INSURASALES

HHS Targets $14 Billion in Savings by Addressing Duplicate Medicaid and ACA Enrollments

The U.S. Department of Health and Human Services (HHS) has identified nearly 3 million cases of potential improper enrollment where individuals are simultaneously receiving benefits from multiple government health programs, including Medicaid, the Children's Health Insurance Program (CHIP), and subsidized Affordable Care Act (ACA) exchange plans. These duplications are seen as a source of avoidable government expenditure, with an estimated potential savings of $14 billion annually for taxpayers. The Centers for Medicare & Medicaid Services (CMS) is collaborating with states to investigate and resolve these duplicate enrollments to prevent redundant payments.

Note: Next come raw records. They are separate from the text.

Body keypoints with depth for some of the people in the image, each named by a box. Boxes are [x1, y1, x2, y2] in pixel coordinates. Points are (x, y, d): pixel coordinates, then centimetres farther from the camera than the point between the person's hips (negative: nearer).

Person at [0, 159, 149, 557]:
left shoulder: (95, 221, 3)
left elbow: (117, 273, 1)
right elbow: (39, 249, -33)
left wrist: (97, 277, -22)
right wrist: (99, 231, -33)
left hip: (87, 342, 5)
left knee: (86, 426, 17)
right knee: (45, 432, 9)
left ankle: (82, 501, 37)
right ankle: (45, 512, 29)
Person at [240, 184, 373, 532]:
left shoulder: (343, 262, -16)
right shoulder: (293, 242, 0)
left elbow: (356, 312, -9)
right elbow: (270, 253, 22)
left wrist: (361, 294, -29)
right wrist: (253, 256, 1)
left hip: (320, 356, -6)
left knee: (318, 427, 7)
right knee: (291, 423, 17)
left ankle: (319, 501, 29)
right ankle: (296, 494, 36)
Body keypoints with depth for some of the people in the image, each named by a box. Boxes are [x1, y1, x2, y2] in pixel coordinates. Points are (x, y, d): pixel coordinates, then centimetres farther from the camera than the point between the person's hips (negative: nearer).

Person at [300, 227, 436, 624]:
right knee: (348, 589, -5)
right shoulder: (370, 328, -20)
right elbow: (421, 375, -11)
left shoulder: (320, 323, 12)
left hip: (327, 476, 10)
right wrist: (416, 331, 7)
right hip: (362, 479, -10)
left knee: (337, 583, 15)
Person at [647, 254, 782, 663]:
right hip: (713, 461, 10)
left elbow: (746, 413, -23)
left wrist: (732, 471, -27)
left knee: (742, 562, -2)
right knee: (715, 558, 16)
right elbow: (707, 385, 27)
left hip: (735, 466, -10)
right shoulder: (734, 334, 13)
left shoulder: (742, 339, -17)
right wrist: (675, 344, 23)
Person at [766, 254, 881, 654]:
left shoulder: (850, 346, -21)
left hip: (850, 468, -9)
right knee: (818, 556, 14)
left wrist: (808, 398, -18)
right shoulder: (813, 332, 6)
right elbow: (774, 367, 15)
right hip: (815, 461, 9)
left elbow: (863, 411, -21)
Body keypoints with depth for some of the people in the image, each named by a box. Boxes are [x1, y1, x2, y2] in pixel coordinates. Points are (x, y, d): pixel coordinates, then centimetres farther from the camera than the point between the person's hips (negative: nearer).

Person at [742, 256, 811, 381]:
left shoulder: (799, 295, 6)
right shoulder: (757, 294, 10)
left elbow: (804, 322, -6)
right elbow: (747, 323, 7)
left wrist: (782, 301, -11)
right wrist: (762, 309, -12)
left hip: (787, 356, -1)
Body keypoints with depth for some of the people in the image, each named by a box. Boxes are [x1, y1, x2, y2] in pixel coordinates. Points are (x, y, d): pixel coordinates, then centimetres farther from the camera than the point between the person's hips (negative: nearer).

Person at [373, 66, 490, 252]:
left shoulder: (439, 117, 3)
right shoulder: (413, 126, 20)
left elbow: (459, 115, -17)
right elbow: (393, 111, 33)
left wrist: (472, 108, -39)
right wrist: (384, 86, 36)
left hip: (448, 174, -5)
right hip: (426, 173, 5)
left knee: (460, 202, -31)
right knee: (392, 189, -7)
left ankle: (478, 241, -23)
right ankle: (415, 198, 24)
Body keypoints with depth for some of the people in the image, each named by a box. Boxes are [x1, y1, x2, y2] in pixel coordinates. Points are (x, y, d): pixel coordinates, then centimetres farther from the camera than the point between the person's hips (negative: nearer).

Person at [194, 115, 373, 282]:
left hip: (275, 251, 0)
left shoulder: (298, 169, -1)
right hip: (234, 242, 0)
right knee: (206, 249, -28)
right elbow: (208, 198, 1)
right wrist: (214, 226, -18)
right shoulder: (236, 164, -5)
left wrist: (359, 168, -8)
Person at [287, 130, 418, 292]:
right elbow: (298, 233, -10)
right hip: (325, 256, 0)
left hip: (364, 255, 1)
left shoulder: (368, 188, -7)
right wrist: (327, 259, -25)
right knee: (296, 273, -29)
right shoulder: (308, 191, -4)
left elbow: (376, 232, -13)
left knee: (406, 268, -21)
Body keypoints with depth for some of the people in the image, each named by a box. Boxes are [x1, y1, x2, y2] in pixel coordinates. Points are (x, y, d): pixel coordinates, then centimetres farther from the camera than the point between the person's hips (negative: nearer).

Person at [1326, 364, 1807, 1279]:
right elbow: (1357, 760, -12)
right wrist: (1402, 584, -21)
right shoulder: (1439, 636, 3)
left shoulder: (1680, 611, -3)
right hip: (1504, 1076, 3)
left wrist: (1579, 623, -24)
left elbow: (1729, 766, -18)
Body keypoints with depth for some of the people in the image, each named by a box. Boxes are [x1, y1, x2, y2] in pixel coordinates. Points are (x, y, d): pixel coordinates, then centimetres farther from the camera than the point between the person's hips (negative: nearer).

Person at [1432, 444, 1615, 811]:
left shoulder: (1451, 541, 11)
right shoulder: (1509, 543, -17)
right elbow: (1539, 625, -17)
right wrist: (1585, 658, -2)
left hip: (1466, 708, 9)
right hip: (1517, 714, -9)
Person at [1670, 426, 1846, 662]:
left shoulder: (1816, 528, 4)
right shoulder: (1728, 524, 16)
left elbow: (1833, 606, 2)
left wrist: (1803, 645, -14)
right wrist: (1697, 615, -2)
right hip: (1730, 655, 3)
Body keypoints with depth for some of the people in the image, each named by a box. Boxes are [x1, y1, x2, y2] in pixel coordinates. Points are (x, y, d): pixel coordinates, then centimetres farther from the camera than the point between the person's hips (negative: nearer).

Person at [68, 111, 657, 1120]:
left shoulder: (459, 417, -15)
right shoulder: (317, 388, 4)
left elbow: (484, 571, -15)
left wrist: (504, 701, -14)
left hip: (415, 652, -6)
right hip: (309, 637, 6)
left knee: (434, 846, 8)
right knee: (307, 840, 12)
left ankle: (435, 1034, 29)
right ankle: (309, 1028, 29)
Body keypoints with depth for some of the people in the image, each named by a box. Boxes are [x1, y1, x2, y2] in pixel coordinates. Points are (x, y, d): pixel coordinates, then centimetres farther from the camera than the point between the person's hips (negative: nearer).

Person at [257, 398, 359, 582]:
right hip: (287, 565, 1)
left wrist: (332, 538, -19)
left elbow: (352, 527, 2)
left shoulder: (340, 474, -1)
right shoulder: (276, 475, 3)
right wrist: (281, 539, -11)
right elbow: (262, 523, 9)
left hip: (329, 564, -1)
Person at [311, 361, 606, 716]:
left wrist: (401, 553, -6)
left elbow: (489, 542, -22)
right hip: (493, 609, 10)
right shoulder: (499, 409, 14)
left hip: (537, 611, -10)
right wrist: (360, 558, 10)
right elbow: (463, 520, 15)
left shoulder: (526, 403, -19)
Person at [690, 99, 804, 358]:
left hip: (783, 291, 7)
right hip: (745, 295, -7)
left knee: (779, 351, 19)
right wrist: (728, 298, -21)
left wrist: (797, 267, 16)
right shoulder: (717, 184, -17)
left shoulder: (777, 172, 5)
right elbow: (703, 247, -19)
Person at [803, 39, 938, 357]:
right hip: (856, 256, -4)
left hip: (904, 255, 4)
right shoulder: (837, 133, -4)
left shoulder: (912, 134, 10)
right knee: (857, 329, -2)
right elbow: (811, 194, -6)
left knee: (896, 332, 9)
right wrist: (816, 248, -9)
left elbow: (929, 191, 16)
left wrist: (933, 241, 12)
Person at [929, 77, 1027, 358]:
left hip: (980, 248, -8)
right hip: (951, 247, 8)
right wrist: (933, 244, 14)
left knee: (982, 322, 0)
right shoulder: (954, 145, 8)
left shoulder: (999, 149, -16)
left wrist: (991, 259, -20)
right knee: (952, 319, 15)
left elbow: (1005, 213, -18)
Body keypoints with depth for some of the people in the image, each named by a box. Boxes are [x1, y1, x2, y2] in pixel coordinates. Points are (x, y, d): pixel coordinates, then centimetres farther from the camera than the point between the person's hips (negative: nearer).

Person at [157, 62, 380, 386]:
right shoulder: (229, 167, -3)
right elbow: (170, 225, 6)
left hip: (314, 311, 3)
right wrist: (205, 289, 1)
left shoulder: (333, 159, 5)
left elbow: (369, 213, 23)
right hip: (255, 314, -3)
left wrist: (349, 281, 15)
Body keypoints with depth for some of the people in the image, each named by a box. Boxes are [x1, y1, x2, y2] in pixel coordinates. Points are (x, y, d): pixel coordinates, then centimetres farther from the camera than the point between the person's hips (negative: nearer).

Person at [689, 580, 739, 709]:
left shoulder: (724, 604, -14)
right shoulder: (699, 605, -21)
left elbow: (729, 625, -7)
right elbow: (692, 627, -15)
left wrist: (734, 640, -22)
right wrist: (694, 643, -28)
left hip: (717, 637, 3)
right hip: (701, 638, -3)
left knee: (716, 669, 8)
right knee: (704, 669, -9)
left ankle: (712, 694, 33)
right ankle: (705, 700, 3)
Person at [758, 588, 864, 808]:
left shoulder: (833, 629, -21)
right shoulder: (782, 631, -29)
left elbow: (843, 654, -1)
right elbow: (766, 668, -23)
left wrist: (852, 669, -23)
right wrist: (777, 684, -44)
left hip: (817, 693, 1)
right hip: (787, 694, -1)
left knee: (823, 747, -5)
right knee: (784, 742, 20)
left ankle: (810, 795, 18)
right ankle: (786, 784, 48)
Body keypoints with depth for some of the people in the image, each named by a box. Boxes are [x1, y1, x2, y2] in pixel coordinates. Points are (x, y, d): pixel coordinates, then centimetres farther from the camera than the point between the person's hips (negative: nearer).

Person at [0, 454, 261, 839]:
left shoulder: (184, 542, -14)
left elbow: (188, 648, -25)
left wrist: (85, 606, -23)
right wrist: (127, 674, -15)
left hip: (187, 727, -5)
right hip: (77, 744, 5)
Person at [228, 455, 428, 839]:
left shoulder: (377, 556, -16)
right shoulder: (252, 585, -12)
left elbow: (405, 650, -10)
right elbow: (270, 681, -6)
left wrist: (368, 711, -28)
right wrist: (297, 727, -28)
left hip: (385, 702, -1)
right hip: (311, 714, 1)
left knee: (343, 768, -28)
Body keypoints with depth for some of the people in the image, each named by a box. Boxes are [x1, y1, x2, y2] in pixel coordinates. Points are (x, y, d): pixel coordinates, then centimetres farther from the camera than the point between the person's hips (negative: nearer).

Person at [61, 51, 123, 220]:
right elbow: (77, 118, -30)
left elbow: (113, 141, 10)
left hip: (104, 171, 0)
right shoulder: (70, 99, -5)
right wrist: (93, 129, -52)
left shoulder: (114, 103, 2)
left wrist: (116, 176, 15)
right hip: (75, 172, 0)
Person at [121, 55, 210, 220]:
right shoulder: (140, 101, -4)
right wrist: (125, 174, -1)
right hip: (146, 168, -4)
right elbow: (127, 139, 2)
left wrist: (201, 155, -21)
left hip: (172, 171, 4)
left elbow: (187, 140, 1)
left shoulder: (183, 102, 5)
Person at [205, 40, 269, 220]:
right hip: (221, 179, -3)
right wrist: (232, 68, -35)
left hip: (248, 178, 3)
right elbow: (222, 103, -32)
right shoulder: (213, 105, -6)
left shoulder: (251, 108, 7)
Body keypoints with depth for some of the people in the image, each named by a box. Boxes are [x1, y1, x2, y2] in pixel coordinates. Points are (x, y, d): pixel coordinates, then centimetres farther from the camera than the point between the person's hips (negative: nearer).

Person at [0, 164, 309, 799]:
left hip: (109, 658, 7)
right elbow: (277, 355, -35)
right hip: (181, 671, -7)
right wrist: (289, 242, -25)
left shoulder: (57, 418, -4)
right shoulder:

Medicaid and CHIP are state-administered programs offering health coverage to low-income populations, while the ACA exchange plans are administered by both federal and state entities. Confusion over eligibility, income fluctuations, changes in family status, and residency moves contribute to these overlapping enrollments. For instance, a Medicaid recipient whose income rises might become eligible for an ACA plan but fail to notify Medicaid, causing both programs to cover the same individual simultaneously.

Correcting these duplications requires significant resources, and states face limited financial incentives to pursue such investigations since the federal government primarily funds Medicaid costs (up to 90% for expansion populations). Additionally, political challenges may arise due to the interests of enrollees and industries benefiting from the current enrollment processes.

CMS will supply states with lists of suspected duplicate enrollees and request eligibility re-verifications. Individuals identified as enrolled in both Medicaid/CHIP and subsidized ACA plans will be asked to provide documentation or disenroll from one program. CMS intends to minimize undue coverage loss while maximizing cost recovery by working closely with states.

This initiative reflects ongoing federal efforts to address program integrity and reduce government waste in healthcare spending. It highlights the complexities of overlapping public health insurance eligibility systems and the need for coordinated administrative measures. The enforcement is also part of broader fiscal responsibility objectives amid concerns over rising federal healthcare expenditures.